## Dataset excerpt
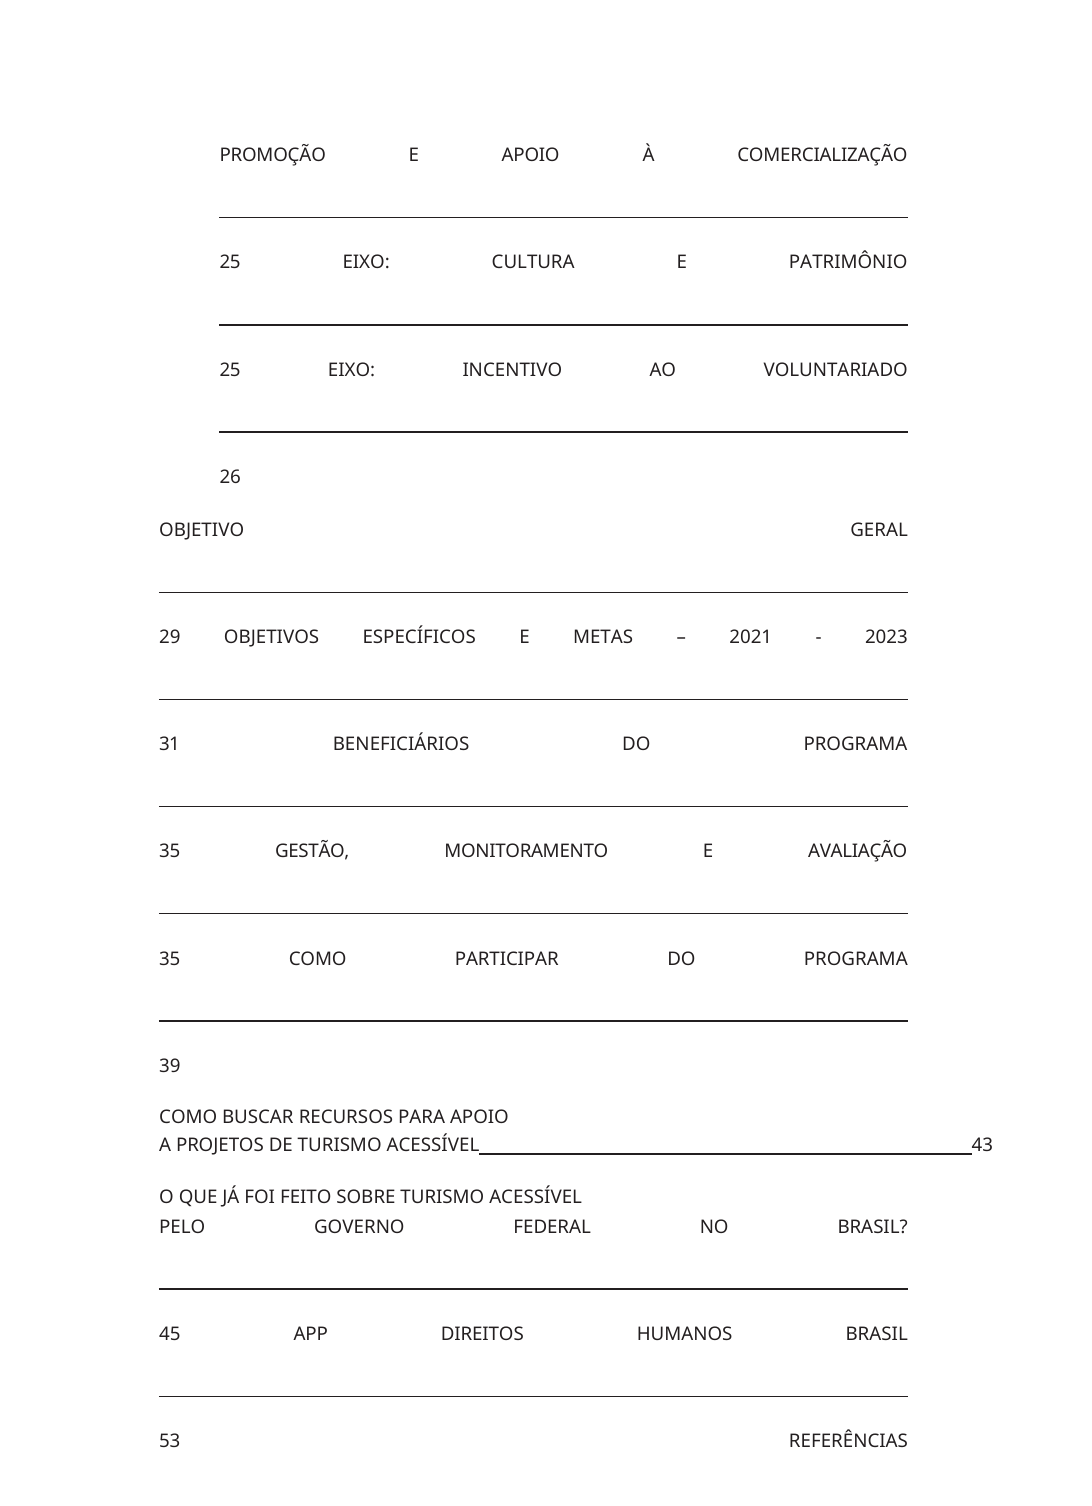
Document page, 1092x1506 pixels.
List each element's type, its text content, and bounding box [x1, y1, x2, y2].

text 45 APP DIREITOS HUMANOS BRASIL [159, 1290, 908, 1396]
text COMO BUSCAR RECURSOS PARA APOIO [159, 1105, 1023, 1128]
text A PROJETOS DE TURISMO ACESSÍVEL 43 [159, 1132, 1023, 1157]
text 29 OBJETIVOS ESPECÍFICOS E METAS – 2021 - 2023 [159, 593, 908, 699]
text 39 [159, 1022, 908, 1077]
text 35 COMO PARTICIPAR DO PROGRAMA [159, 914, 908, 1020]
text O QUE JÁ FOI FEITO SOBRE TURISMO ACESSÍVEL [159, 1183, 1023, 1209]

## REQUIREMENT
Copy the items above with "bounding box" changed to "enclosing rectangle" and nothing else altered. Leave the pictures out of your answer.

## CORRECT RESULT
Document page, 1092x1506 pixels.
List each element's type, its text content, and enclosing rectangle [x1, y1, x2, y2].

text 45 APP DIREITOS HUMANOS BRASIL [159, 1290, 908, 1396]
text COMO BUSCAR RECURSOS PARA APOIO [159, 1105, 1023, 1128]
text A PROJETOS DE TURISMO ACESSÍVEL 43 [159, 1132, 1023, 1157]
text 29 OBJETIVOS ESPECÍFICOS E METAS – 2021 - 2023 [159, 593, 908, 699]
text 39 [159, 1022, 908, 1077]
text 35 COMO PARTICIPAR DO PROGRAMA [159, 914, 908, 1020]
text O QUE JÁ FOI FEITO SOBRE TURISMO ACESSÍVEL [159, 1183, 1023, 1209]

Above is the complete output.